EXCERPTED RECORDS:
------------------------------------------------------------------------
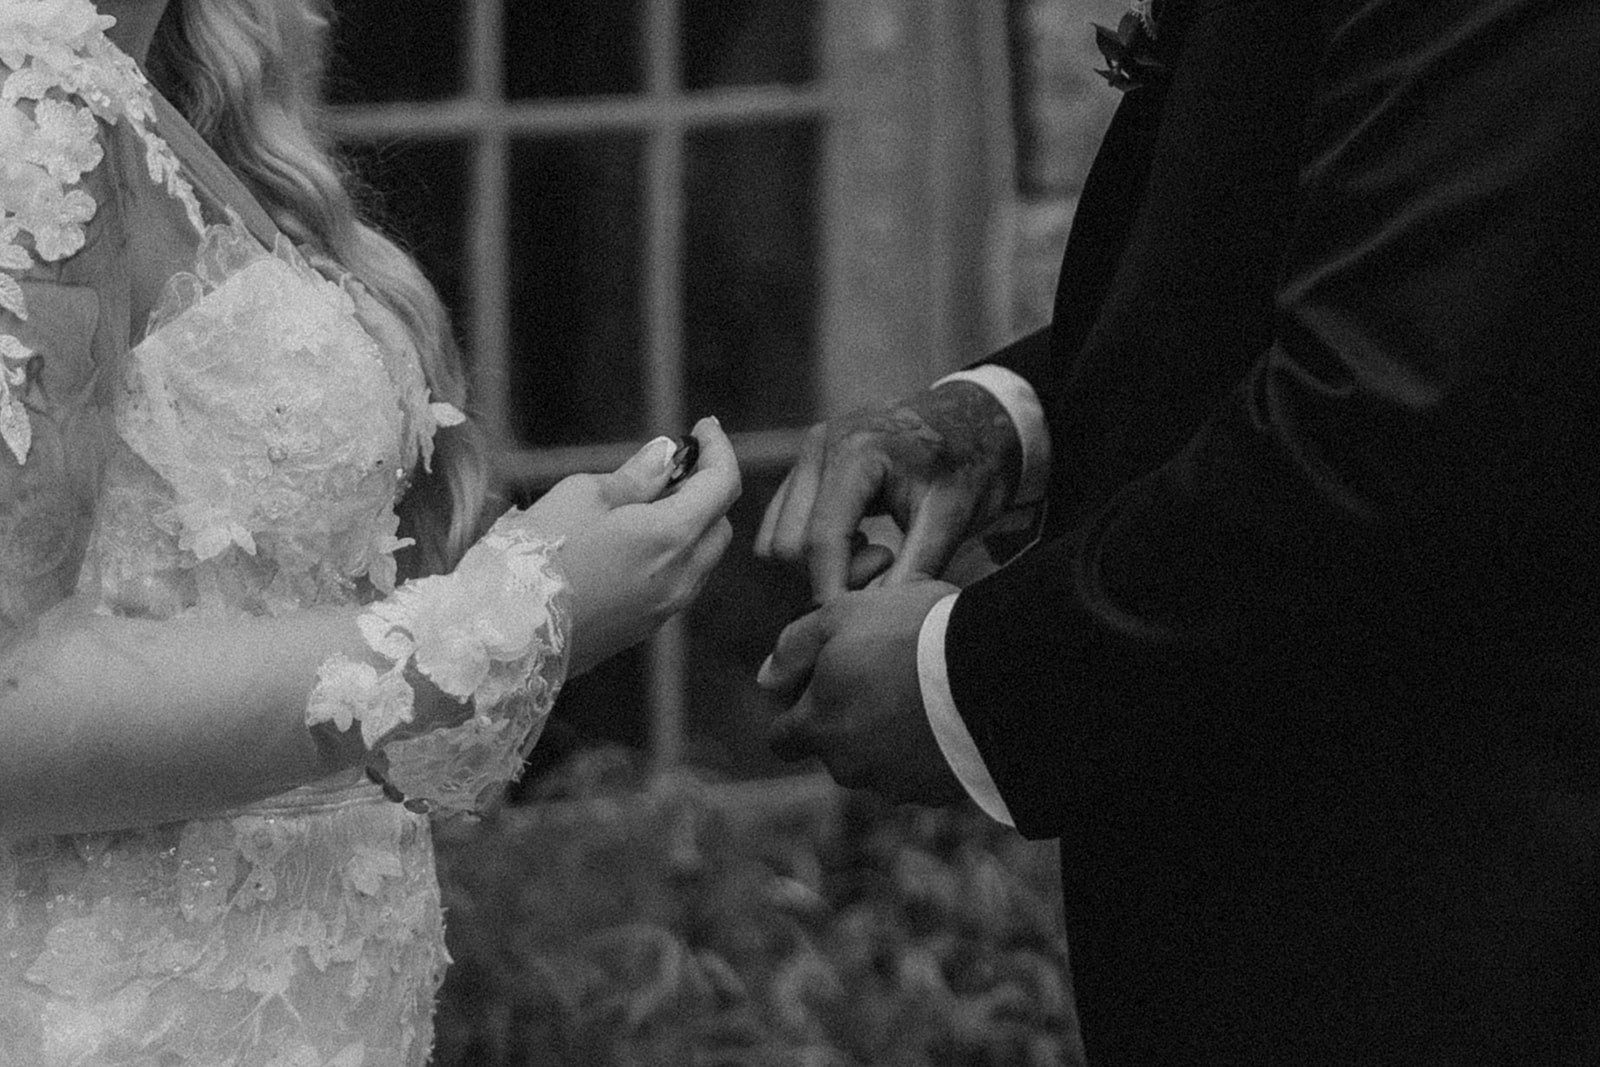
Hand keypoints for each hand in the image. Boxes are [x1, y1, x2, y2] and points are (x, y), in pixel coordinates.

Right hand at [503, 415, 740, 674]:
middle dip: (704, 489)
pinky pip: (680, 582)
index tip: (704, 428)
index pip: (724, 484)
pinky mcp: (647, 627)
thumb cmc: (535, 556)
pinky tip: (631, 544)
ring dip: (689, 525)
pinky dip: (672, 555)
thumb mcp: (581, 496)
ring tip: (643, 506)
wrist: (503, 634)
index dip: (719, 449)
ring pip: (702, 557)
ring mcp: (667, 607)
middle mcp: (682, 576)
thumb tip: (666, 455)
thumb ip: (635, 475)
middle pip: (719, 522)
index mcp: (671, 536)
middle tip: (666, 468)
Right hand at [754, 381, 1021, 602]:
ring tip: (873, 553)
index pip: (821, 539)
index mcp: (855, 451)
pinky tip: (856, 541)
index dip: (833, 590)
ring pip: (774, 540)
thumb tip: (875, 620)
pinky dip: (810, 550)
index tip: (856, 624)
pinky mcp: (803, 467)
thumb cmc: (968, 463)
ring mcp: (805, 454)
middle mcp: (818, 447)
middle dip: (828, 575)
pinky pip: (780, 526)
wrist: (971, 419)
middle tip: (887, 566)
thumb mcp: (951, 517)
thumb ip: (914, 568)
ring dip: (815, 565)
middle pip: (787, 545)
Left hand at [758, 580, 967, 805]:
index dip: (796, 712)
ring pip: (882, 763)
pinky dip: (931, 750)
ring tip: (925, 693)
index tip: (823, 686)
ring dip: (893, 738)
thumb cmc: (910, 634)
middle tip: (886, 677)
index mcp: (818, 727)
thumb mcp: (841, 615)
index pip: (783, 740)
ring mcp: (898, 785)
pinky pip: (925, 772)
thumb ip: (794, 647)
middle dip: (851, 722)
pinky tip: (952, 715)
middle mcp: (851, 766)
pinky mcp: (942, 792)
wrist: (993, 671)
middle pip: (837, 750)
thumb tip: (766, 679)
------------------------------------------------------------------------
TASK TO COMPLETE: Return only those lines that run from the one containing "ring mcp: (898, 785)" through the end of the entries, keeping each exactly as written.

SOLUTION TO THE EXERCISE:
ring mcp: (898, 785)
pinky pip: (925, 772)
thumb ip: (794, 647)
middle dip: (851, 722)
pinky tip: (952, 715)
middle mcp: (851, 766)
pinky mcp: (942, 792)
wrist: (993, 671)
middle pip: (837, 750)
thumb tip: (766, 679)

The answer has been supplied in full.